▶ _Your task_: After checking the listing below, say how many of its lines contain the string "right". Only the number is needed.
=-=-=
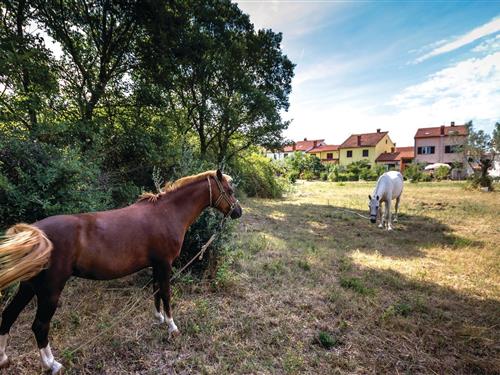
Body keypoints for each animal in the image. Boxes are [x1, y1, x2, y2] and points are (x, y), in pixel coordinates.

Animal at [0, 171, 242, 375]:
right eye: (229, 190)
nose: (238, 212)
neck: (168, 213)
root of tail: (37, 234)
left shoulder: (156, 265)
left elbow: (155, 291)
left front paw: (159, 318)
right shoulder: (165, 264)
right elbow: (165, 293)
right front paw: (172, 326)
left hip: (29, 287)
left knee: (8, 315)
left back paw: (4, 358)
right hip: (50, 291)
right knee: (40, 326)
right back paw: (52, 364)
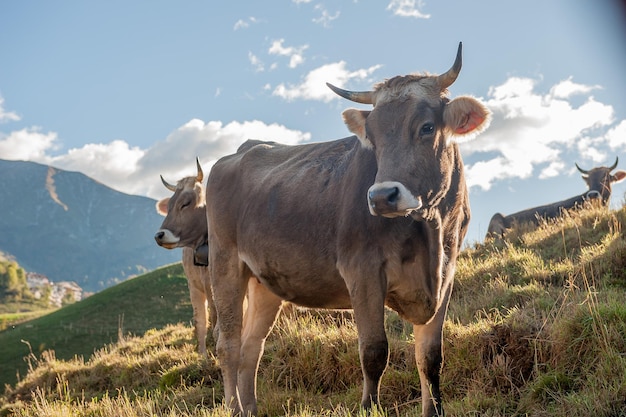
=-=-=
▶ _Exercise answer_: 7